Task objective> Count every line below that holds "labels". The answer is the number alone.

BEGIN Records for processing

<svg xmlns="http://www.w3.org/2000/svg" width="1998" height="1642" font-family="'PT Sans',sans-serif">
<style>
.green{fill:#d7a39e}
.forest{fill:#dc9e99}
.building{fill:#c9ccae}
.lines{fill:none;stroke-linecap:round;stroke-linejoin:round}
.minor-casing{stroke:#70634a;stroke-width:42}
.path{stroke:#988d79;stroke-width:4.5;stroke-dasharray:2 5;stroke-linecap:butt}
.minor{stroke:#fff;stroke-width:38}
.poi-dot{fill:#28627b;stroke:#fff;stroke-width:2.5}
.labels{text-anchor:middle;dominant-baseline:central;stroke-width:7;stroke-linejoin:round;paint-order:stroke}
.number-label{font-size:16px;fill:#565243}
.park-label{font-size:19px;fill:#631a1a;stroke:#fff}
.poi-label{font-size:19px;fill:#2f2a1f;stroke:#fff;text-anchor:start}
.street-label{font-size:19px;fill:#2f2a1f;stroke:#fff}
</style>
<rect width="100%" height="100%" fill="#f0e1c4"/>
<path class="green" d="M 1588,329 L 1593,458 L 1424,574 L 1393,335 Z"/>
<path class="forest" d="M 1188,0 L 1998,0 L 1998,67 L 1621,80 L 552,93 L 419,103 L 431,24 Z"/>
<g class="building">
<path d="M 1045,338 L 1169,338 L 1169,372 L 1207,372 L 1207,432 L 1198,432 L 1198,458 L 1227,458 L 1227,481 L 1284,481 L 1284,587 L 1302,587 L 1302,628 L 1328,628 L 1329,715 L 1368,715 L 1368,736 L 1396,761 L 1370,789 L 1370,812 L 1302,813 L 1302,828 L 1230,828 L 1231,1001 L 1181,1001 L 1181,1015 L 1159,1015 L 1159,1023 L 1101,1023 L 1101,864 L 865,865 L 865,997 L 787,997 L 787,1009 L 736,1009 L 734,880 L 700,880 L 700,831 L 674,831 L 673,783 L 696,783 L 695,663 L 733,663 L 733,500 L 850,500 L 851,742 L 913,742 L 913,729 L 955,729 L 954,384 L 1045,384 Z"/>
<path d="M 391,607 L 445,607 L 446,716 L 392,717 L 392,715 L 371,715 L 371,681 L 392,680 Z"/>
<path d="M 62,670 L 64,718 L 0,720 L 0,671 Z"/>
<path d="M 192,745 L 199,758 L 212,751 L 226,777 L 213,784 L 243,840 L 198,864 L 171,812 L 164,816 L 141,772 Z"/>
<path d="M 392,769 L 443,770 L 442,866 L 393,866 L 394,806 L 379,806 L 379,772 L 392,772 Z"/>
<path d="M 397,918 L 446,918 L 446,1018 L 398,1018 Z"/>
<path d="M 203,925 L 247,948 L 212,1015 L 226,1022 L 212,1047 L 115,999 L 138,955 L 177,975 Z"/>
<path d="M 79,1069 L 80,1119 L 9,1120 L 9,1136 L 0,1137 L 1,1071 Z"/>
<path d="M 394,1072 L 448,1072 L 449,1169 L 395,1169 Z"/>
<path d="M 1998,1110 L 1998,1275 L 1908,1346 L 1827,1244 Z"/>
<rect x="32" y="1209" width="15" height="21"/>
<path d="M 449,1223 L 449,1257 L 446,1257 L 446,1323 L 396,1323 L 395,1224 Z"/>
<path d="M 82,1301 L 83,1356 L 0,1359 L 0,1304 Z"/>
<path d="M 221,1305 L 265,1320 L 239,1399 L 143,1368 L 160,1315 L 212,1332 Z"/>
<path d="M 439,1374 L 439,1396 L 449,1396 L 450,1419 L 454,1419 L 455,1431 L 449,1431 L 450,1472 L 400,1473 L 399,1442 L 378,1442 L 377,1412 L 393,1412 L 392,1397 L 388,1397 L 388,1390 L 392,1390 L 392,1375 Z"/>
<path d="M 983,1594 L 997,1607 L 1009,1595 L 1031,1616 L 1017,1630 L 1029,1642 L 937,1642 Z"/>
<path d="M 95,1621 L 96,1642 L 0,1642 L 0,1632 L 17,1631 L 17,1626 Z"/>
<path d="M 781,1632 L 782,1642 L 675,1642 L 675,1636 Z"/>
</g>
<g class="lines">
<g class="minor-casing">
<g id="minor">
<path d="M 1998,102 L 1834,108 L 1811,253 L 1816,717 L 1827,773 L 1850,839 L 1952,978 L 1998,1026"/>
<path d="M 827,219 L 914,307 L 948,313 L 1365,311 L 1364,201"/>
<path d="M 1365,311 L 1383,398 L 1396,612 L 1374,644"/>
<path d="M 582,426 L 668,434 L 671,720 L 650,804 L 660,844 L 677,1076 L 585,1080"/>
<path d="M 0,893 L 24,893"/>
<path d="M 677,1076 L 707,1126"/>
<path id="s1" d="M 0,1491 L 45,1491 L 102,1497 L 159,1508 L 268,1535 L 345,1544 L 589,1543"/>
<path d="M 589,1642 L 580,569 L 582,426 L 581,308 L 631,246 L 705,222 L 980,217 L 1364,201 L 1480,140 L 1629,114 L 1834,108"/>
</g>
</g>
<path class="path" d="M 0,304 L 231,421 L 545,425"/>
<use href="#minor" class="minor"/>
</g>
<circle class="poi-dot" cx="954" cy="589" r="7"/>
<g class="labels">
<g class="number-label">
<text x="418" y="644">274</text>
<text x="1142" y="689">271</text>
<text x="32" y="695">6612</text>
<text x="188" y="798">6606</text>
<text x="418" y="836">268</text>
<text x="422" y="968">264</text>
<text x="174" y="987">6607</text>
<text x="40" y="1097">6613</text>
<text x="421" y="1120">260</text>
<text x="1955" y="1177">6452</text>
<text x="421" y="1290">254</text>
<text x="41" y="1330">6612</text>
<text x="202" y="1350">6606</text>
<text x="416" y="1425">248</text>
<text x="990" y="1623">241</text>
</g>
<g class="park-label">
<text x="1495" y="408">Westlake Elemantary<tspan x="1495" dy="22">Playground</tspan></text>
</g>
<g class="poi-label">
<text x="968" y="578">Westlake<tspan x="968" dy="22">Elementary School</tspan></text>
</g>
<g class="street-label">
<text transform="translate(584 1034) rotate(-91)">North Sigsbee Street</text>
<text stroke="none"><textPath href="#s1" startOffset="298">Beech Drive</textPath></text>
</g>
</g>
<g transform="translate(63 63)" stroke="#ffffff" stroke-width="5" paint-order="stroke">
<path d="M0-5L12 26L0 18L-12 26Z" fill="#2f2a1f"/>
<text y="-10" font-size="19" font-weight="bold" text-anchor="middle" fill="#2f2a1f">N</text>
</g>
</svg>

END Records for processing

Your response> 2